§ **WHAT YOU NEED TO DO**
The result should be every line in the data below that carries the string "Muda".

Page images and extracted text
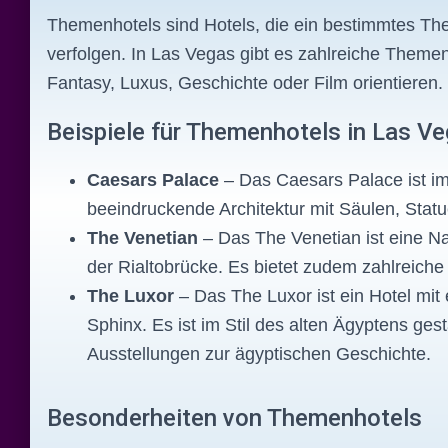
Themenhotels sind Hotels, die ein bestimmtes Th
verfolgen. In Las Vegas gibt es zahlreiche Theme
Fantasy, Luxus, Geschichte oder Film orientieren.
Beispiele für Themenhotels in Las V
Caesars Palace
– Das Caesars Palace ist im 
beeindruckende Architektur mit Säulen, St
The Venetian
– Das The Venetian ist eine N
der Rialtobrücke. Es bietet zudem zahlreiche 
The Luxor
– Das The Luxor ist ein Hotel mi
Sphinx. Es ist im Stil des alten Ägyptens ges
Ausstellungen zur ägyptischen Geschichte.
Besonderheiten von Themenhotels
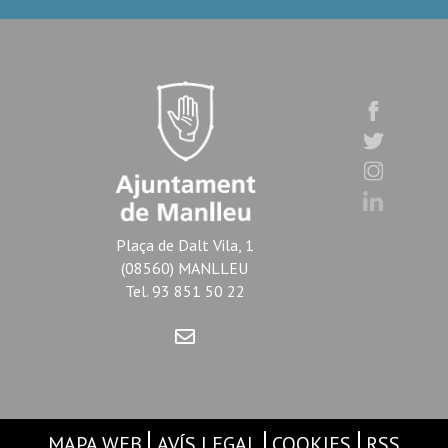
Plaça de Dalt Vila, 1
(08560) MANLLEU
Tel. 93 851 50 22
MAPA WEB
AVÍS LEGAL
COOKIES
RSS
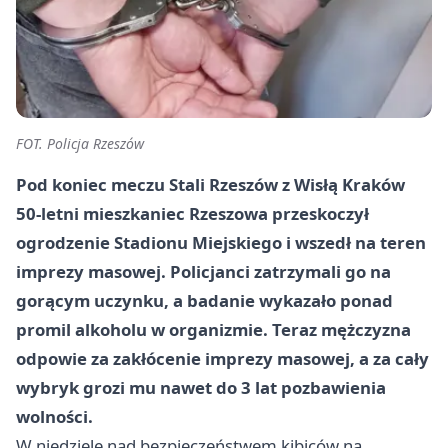
FOT. Policja Rzeszów
Pod koniec meczu Stali Rzeszów z Wisłą Kraków
50-letni mieszkaniec Rzeszowa przeskoczył
ogrodzenie Stadionu Miejskiego i wszedł na teren
imprezy masowej. Policjanci zatrzymali go na
gorącym uczynku, a badanie wykazało ponad
promil alkoholu w organizmie. Teraz mężczyzna
odpowie za zakłócenie imprezy masowej, a za cały
wybryk grozi mu nawet do 3 lat pozbawienia
wolności.
W niedzielę nad bezpieczeństwem kibiców na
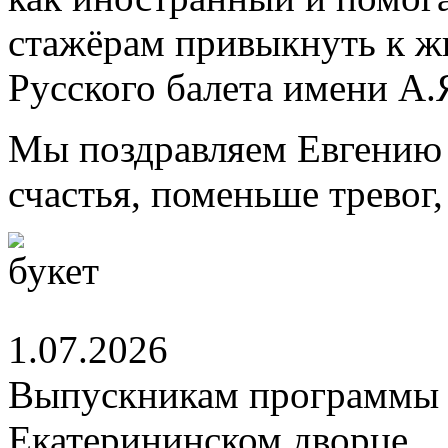
стажёрам привыкнуть к ж
Русского балета имени А.
Мы поздравляем Евгению 
счастья, поменьше тревог
1.07.2026
Выпускникам программы 
Екатерининском дворце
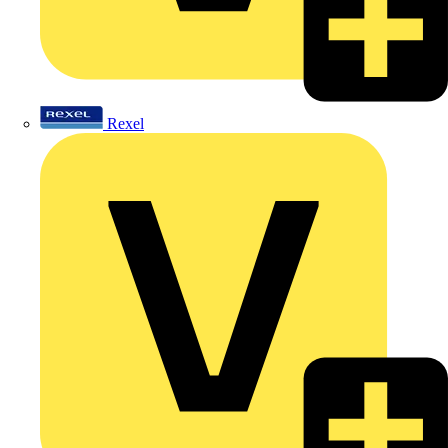
Rexel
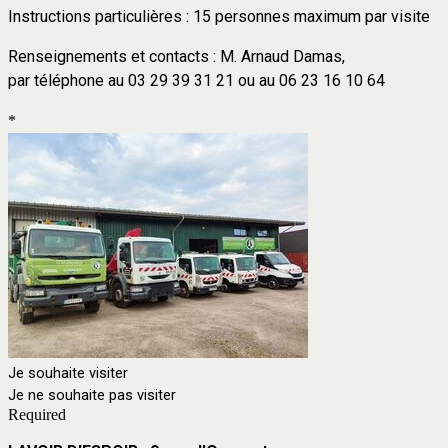
Instructions particulières : 15 personnes maximum par visite
Renseignements et contacts : M. Arnaud Damas,
par téléphone au 03 29 39 31 21 ou au 06 23 16 10 64
*
Je souhaite visiter
Je ne souhaite pas visiter
Required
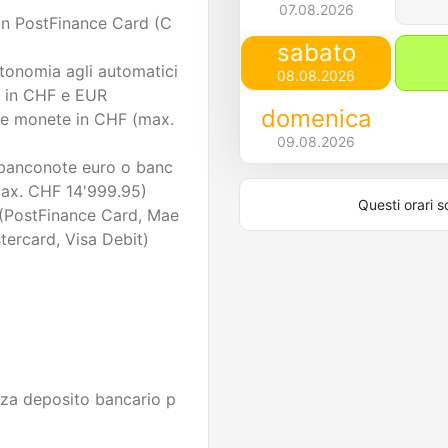
07.08.2026
con PostFinance Card (C
sabato
utonomia agli automatici
08.08.2026
i in CHF e EUR
domenica
e monete in CHF (max.
09.08.2026
banconote euro o banc
max. CHF 14'999.95)
Questi orari s
 (PostFinance Card, Mae
tercard, Visa Debit)
nza deposito bancario p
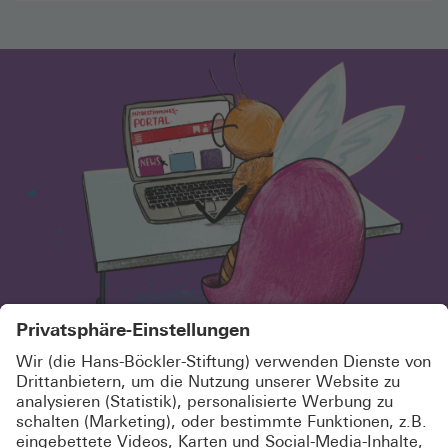
SCHÖN, DASS DU HIER BIST!
MELDE DICH KOSTENLOS AN UND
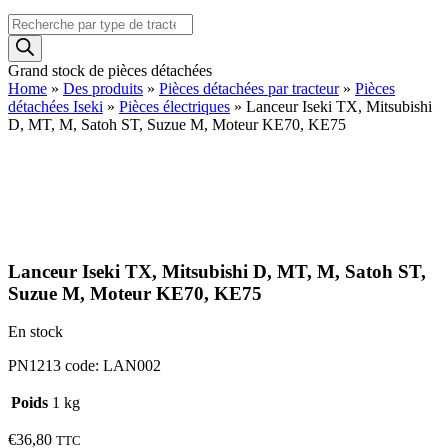
Recherche
de
produits
Grand stock de pièces détachées
Home
»
Des produits
»
Pièces détachées par tracteur
»
Pièces
détachées Iseki
»
Pièces électriques
»
Lanceur Iseki TX, Mitsubishi
D, MT, M, Satoh ST, Suzue M, Moteur KE70, KE75
Lanceur Iseki TX, Mitsubishi D, MT, M, Satoh ST,
Suzue M, Moteur KE70, KE75
En stock
PN1213 code: LAN002
Poids
1 kg
€
36,80
TTC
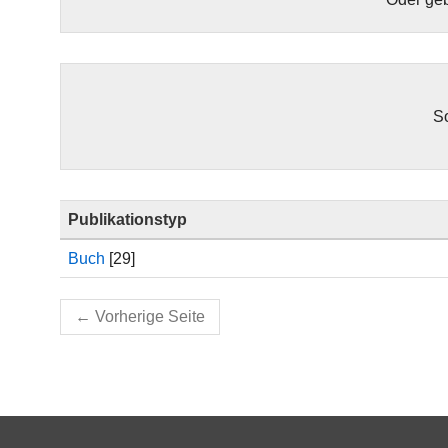
So
Publikationstyp
Buch
[29]
←
Vorherige Seite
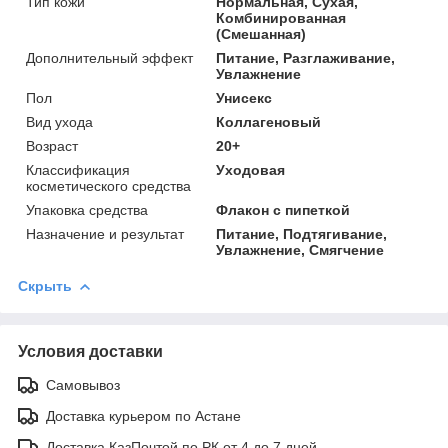
Тип кожи
Нормальная, Сухая,
Комбинированная
(Смешанная)
Дополнительный эффект
Питание, Разглаживание,
Увлажнение
Пол
Унисекс
Вид ухода
Коллагеновый
Возраст
20+
Классификация
Уходовая
косметического средства
Упаковка средства
Флакон с пипеткой
Назначение и результат
Питание, Подтягивание,
Увлажнение, Смягчение
Скрыть
Условия доставки
Самовывоз
Доставка курьером по Астане
Доставка КазПочтой по РК от 4 до 7 дней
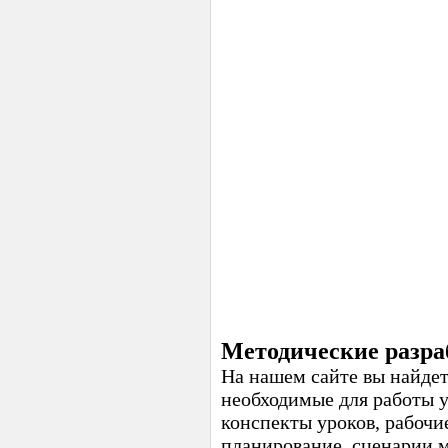
Методические разра
На нашем сайте вы найдет
необходимые для работы 
конспекты уроков, рабочи
планирование, сценарии 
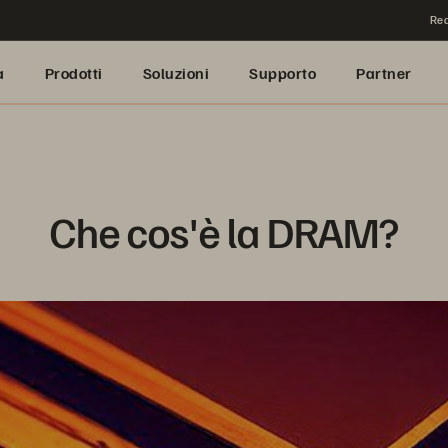
Rea
a
Prodotti
Soluzioni
Supporto
Partner
Che cos'è la DRAM?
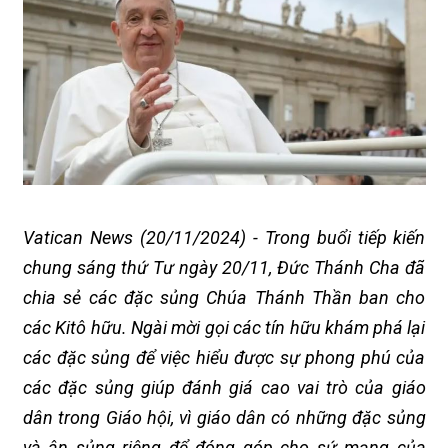
Vatican News (20/11/2024) - Trong buổi tiếp kiến
chung sáng thứ Tư ngày 20/11, Đức Thánh Cha đã
chia sẻ các đặc sủng Chúa Thánh Thần ban cho
các Kitô hữu. Ngài mời gọi các tín hữu khám phá lại
các đặc sủng để việc hiểu được sự phong phú của
các đặc sủng giúp đánh giá cao vai trò của giáo
dân trong Giáo hội, vì giáo dân có những đặc sủng
và ân sủng riêng để đóng góp cho sứ mạng của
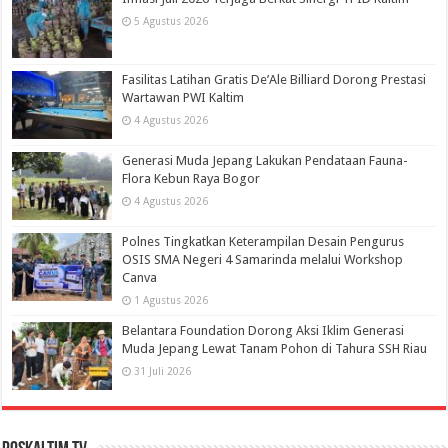
5 Agustus 2026
Fasilitas Latihan Gratis De’Ale Billiard Dorong Prestasi
Wartawan PWI Kaltim
4 Agustus 2026
Generasi Muda Jepang Lakukan Pendataan Fauna-
Flora Kebun Raya Bogor
4 Agustus 2026
Polnes Tingkatkan Keterampilan Desain Pengurus
OSIS SMA Negeri 4 Samarinda melalui Workshop
Canva
1 Agustus 2026
Belantara Foundation Dorong Aksi Iklim Generasi
Muda Jepang Lewat Tanam Pohon di Tahura SSH Riau
31 Juli 2026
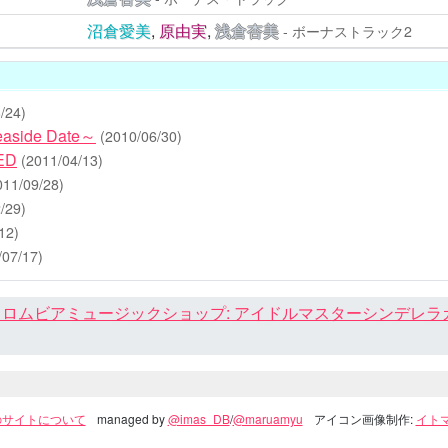
沼倉愛美
,
原由実
,
浅倉杏美
- ボーナストラック2
/24)
aside Date～
(2010/06/30)
ED
(2011/04/13)
011/09/28)
/29)
12)
/07/17)
ロムビアミュージックショップ: アイドルマスターシンデレラガール
のサイトについて
managed by
@imas_DB
/
@maruamyu
アイコン画像制作:
イトマ(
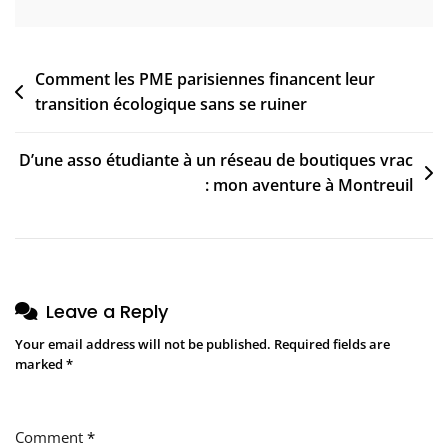
En
2026
Post
Comment les PME parisiennes financent leur
transition écologique sans se ruiner
navigation
D’une asso étudiante à un réseau de boutiques vrac
: mon aventure à Montreuil
Leave a Reply
Your email address will not be published.
Required fields are
marked
*
Comment
*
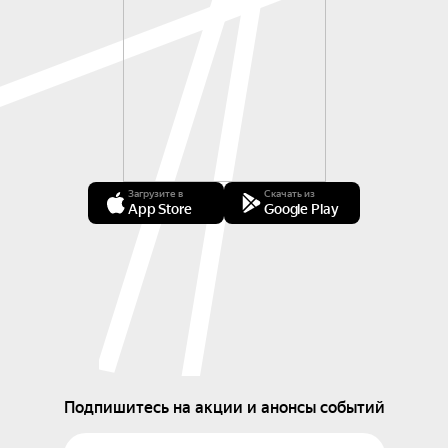
Загрузите в
Скачать из
App Store
Google Play
Подпишитесь на акции и анонсы событий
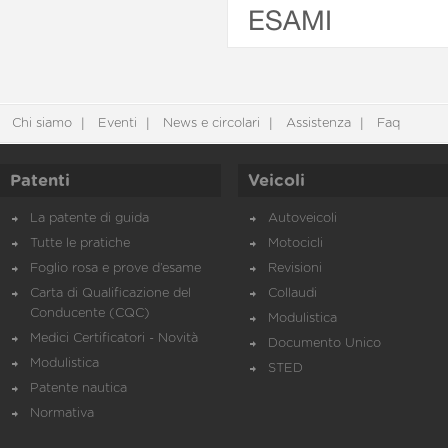
ESAMI
Chi siamo
Eventi
News e circolari
Assistenza
Faq
Patenti
Veicoli
La patente di guida
Autoveicoli
Tutte le pratiche
Motocicli
Foglio rosa e prove d’esame
Revisioni
Carta di Qualificazione del
Collaudi
Conducente (CQC)
Modulistica
Medici Certificatori - Novità
Documento Unico
Modulistica
STED
Patente nautica
Normativa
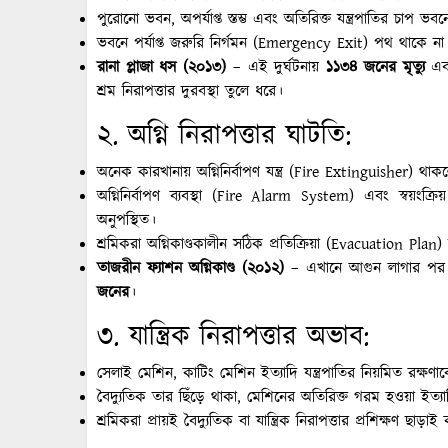
পুরোনো ভবন, অপর্যাপ্ত স্তম্ভ এবং অতিরিক্ত যন্ত্রপাতির চাপ ভ
ভবনে পর্যাপ্ত জরুরি নির্গমন (Emergency Exit) পথ থাকে না
রানা প্লাজা ধস (২০১৩)
– এই দুর্ঘটনায়
১১৩৪ জনের মৃত্যু
এবং
শ্রম নিরাপত্তার দুরবস্থা তুলে ধরে।
২. অগ্নি নিরাপত্তার ঘাটতি:
অনেক কারখানায় অগ্নিনির্বাপণ যন্ত্র (Fire Extinguisher) থা
অগ্নিনির্বাপণ ব্যবস্থা (Fire Alarm System) এবং স্বয়ংক্
অনুপস্থিত।
শ্রমিকরা অগ্নিকাণ্ডকালীন সঠিক প্রতিক্রিয়া (Evacuation Plan)
তাজরীন ফ্যাশন অগ্নিকাণ্ড (২০১২)
– এখানে আগুন লাগার পর শ্
জনের
।
৩. যান্ত্রিক নিরাপত্তার অভাব:
সেলাই মেশিন, কাটিং মেশিন ইত্যাদি যন্ত্রপাতির নিয়মিত রক্ষণাব
বৈদ্যুতিক তার ছিঁড়ে থাকা, মেশিনের অতিরিক্ত গরম হওয়া ইত্যাদি
শ্রমিকরা প্রায়ই বৈদ্যুতিক বা যান্ত্রিক নিরাপত্তার প্রশিক্ষণ ছা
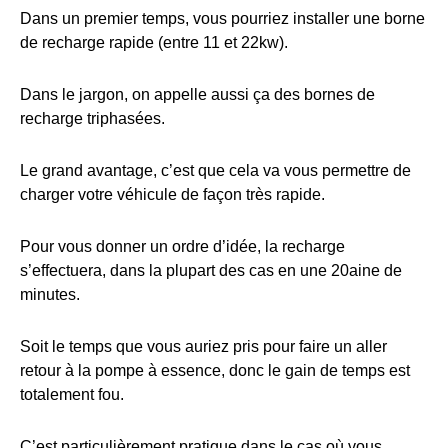
Dans un premier temps, vous pourriez installer une borne
de recharge rapide (entre 11 et 22kw).
Dans le jargon, on appelle aussi ça des bornes de
recharge triphasées.
Le grand avantage, c’est que cela va vous permettre de
charger votre véhicule de façon très rapide.
Pour vous donner un ordre d’idée, la recharge
s’effectuera, dans la plupart des cas en une 20aine de
minutes.
Soit le temps que vous auriez pris pour faire un aller
retour à la pompe à essence, donc le gain de temps est
totalement fou.
C’est particulièrement pratique dans le cas où vous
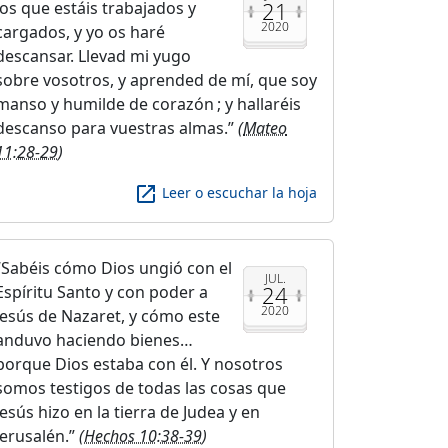
21
los que estáis trabajados y
2020
cargados, y yo os haré
descansar. Llevad mi yugo
sobre vosotros, y aprended de mí, que soy
manso y humilde de corazón ; y hallaréis
descanso para vuestras almas.
(
Mateo
11:28-29
)
launch
Leer o escuchar la hoja
Sabéis cómo Dios ungió con el
JUL.
24
Espíritu Santo y con poder a
2020
Jesús de Nazaret, y cómo este
anduvo haciendo bienes…
porque Dios estaba con él. Y nosotros
somos testigos de todas las cosas que
Jesús hizo en la tierra de Judea y en
Jerusalén.
(
Hechos 10:38-39
)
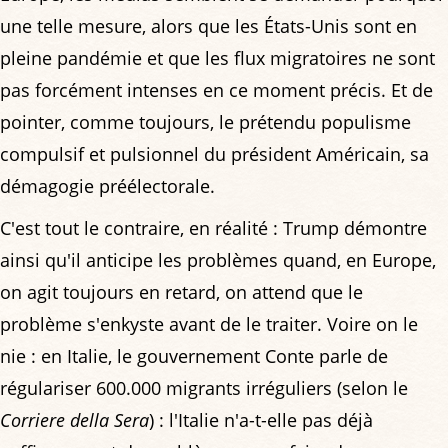
une telle mesure, alors que les États-Unis sont en
pleine pandémie et que les flux migratoires ne sont
pas forcément intenses en ce moment précis. Et de
pointer, comme toujours, le prétendu populisme
compulsif et pulsionnel du président Américain, sa
démagogie préélectorale.
C'est tout le contraire, en réalité : Trump démontre
ainsi qu'il anticipe les problèmes quand, en Europe,
on agit toujours en retard, on attend que le
problème s'enkyste avant de le traiter. Voire on le
nie : en Italie, le gouvernement Conte parle de
régulariser 600.000 migrants irréguliers (selon le
Corriere della Sera
) : l'Italie n'a-t-elle pas déjà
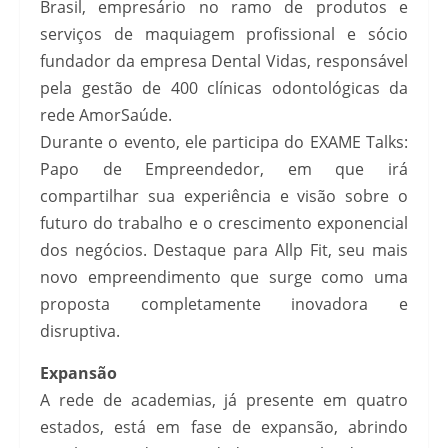
Brasil, empresário no ramo de produtos e
serviços de maquiagem profissional e sócio
fundador da empresa Dental Vidas, responsável
pela gestão de 400 clínicas odontológicas da
rede AmorSaúde.
Durante o evento, ele participa do EXAME Talks:
Papo de Empreendedor, em que irá
compartilhar sua experiência e visão sobre o
futuro do trabalho e o crescimento exponencial
dos negócios. Destaque para Allp Fit, seu mais
novo empreendimento que surge como uma
proposta completamente inovadora e
disruptiva.
Expansão
A rede de academias, já presente em quatro
estados, está em fase de expansão, abrindo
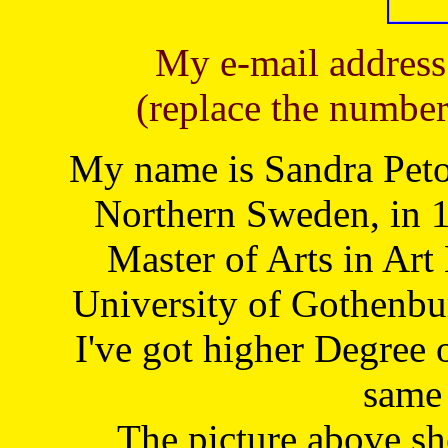
My e-mail address
(replace the number
My name is Sandra Petoj
Northern Sweden, in 1
Master of Arts in Art
University of Gothenbu
I've got higher Degree 
same 
The picture above s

§ **SOLUTION TO THIS TASK**
Generasi Muda Jepang Lakukan Pendataan Fauna-
Muda Jepang Lewat Tanam Pohon di Tahura SSH Riau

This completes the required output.